Their idea is pretty simple. Wherever roads are laid, solar panels could be installed instead. These panels generate electricity, which in turn is fed into the Grid. Basically oil can be saved twice: firstly, with the energy produced by the solar panels, electric cars could be charged. Secondly, the petroleum required for the production of asphalt roads can also be saved. On top of that, these solar roadways can be heated and equipped with integrated LEDs. These act not only as a pavement marking, but can also show road warnings directly on the highway´s surface.
Creating a replacement to asphalt involved a number of design hurdles. One particular challenge was ensuring that the solar panel surface was as safe to drive on as a normal asphalt road, even in the rain. In order to do so, a glass was developed that is as hard as steel, but not smooth. John Brusaw explains that this surface has little resemblance to the glass we know from standard windows but it is technically a glass.
The structure of a highway solar module is always the same and consists of three parts: the top of the hard layer of glass with solar panels, LED lights and heating. Then follows the second layer, in which the controller is accommodated. This includes a microprocessor unit that activates the light and communicates with the road modules. The base, the bottom layer, ensures that the current is collected above is directed to charging stations for electric cars. In addition, there is space for other cables such as television or telephone lines. All the elements combine to create an intelligent network of roads that can even warn the driver of danger around the next bend with its LED lights. The Brusaws have developed the system even further to include channels on the sides of the modules that collect and filter water runoff. Thus water is not lost, but can serve as agriculture for irrigation of fields.
But is there a catch? For starters, the solar panels would be three times as expensive as conventional roads. But the Brusaws calculate that beyond the initial investment, such a system could begin to turn a profit over the years. It seems that smarter, more intelligent highways could make driving cars the cleaner and safer transport of the future!

:: Listed entries ::
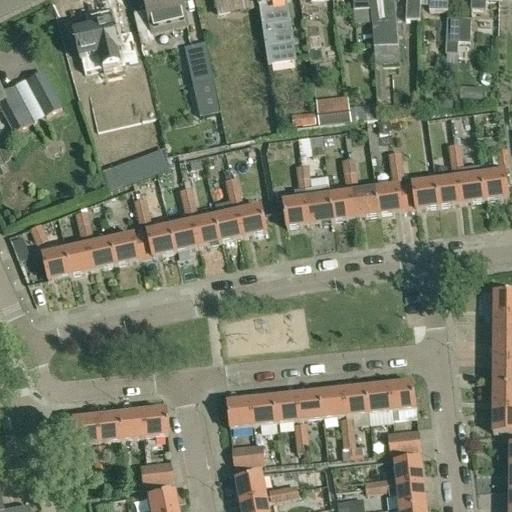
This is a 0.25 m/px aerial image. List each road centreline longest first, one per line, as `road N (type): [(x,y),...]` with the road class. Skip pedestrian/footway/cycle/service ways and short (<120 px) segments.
road 1 (residential): [(21,337),(288,281),(441,266)]
road 2 (residential): [(194,393),(445,368)]
road 3 (residential): [(21,337),(60,404),(194,393)]
road 4 (residential): [(458,511),(445,368)]
road 5 (residential): [(214,511),(194,393)]
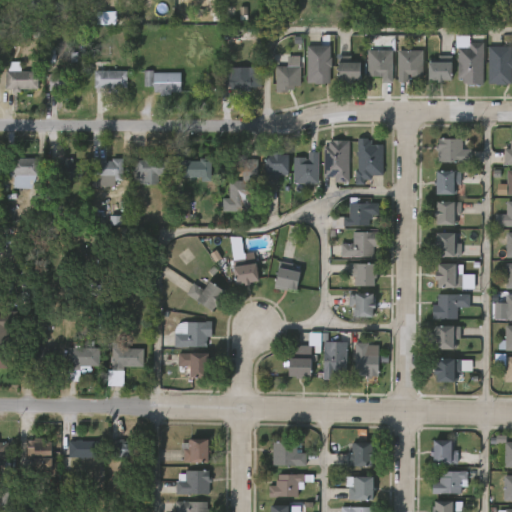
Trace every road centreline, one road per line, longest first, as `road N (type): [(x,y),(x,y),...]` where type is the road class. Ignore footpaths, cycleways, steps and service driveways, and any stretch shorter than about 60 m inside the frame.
road 1 (residential): [(0,127),(511,113)]
road 2 (tertiary): [(0,407),(511,409)]
road 3 (residential): [(407,511),(410,113)]
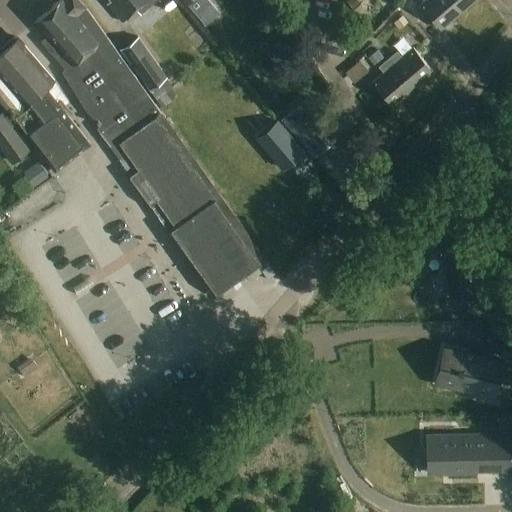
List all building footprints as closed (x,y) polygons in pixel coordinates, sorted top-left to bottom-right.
[(266,260),(161,113),(86,8),(78,0),(64,0),(63,2),(61,0),(37,21),(49,35),(42,41),(66,69),(63,72),(72,82),(71,82),(86,109),(97,121),(96,122),(99,125),(100,124),(101,126),(98,129),(110,145),(217,294),(266,260)] [(111,0),(112,1),(107,5),(122,22),(136,10),(140,14),(157,0),(111,0)] [(440,29),(461,12),(450,0),(425,0),(420,5),(440,29)] [(450,0),(461,12),(474,0),(450,0)] [(55,81),(18,38),(0,53),(0,100),(56,171),(91,144),(62,108),(69,102),(55,81)] [(173,85),(138,38),(120,50),(154,98),(173,85)] [(384,57),(377,49),(368,57),(375,65),(384,57)] [(397,52),(388,60),(413,90),(434,73),(414,49),(402,58),(397,52)] [(413,90),(388,60),(379,68),(384,74),(372,83),(393,108),(413,90)] [(310,97),(282,121),(315,160),(343,136),(310,97)] [(0,114),(0,145),(12,162),(30,150),(17,132),(3,112),(0,114)] [(293,146),(281,131),(270,139),(290,164),(303,153),(296,144),(293,146)] [(49,178),(38,162),(23,173),(35,188),(49,178)] [(469,241),(440,246),(450,305),(478,300),(469,241)] [(35,320),(24,326),(37,347),(47,341),(35,320)] [(444,347),(437,378),(495,392),(502,361),(444,347)] [(142,365),(141,348),(117,349),(117,365),(142,365)] [(511,434),(431,436),(432,464),(448,464),(448,473),(476,473),(476,469),(502,468),(502,472),(511,472),(511,434)]
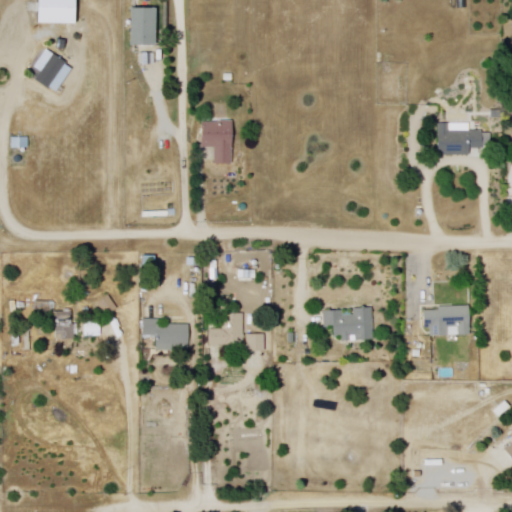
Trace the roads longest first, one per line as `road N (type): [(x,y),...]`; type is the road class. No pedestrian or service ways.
road 1 (residential): [(511,243),(17,231),(2,196),(7,113)]
road 2 (residential): [(511,502),(114,511)]
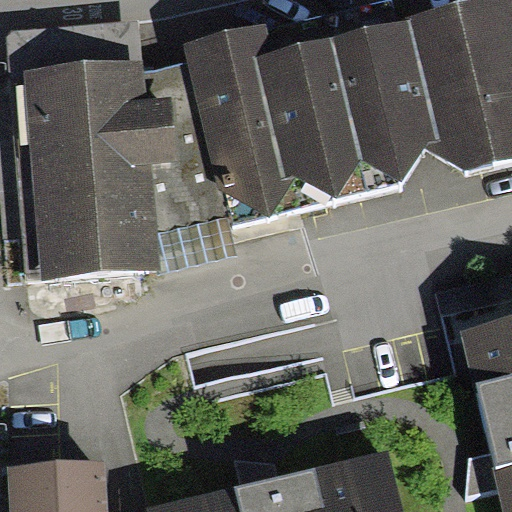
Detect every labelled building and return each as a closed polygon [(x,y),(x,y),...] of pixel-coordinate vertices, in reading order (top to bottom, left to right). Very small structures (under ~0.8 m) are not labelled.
[(192,76),(147,84),(149,107),(174,105),(178,169),(156,171),(160,238),(232,222),(511,162),(511,8),(268,70),(262,39),(188,57),(192,76)] [(146,72),(23,79),(36,285),(163,277),(160,238),(156,171),(178,169),(174,105),(149,107),(147,84),(146,72)] [(511,511),(511,329),(460,342),(488,458),(473,462),(465,502),(497,495),(501,511),(511,511)] [(140,511),(403,511),(390,454),(277,480),(274,469),(238,467),(243,488),(140,511)] [(101,511),(99,473),(7,479),(8,511),(101,511)]
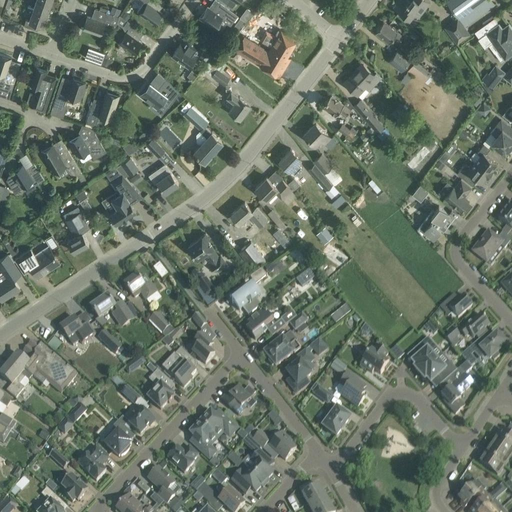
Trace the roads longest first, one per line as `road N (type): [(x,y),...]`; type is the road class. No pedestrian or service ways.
road 1 (tertiary): [(0,334),(201,201),(255,150),(341,38)]
road 2 (residential): [(93,511),(241,354)]
road 3 (residential): [(332,471),(403,392),(462,449)]
road 4 (residential): [(511,321),(455,257),(458,240),(511,174)]
road 5 (residential): [(195,0),(134,75),(50,54)]
road 6 (residential): [(319,454),(241,354)]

:: The tasks ::
A – From the solar roadways text, quote the passage that begins at the words "But is there" and ends after the words "of the future!".
B – Condense the paragraph of the solar roadways text that opens with "Creating a replacement to asphalt" into a short bulleted list that keeps its main facts.
C – According to the solar roadways text, how does the cost of the solar panels compare with that of conventional roads?

:: Final results ::
A –
But is there a catch? For starters, the solar panels would be three times as expensive as conventional roads. But the Brusaws calculate that beyond the initial investment, such a system could begin to turn a profit over the years. It seems that smarter, more intelligent highways could make driving cars the cleaner and safer transport of the future!

B –
- Replacing asphalt involved a number of design hurdles.
- One challenge was making the solar panel surface as safe to drive on as a normal asphalt road, even in the rain.
- To achieve this, a glass was developed that is as hard as steel but not smooth.
- John Brusaw explains that this surface has little resemblance to ordinary window glass, though it is technically a glass.

C – The solar panels would be three times as expensive as conventional roads.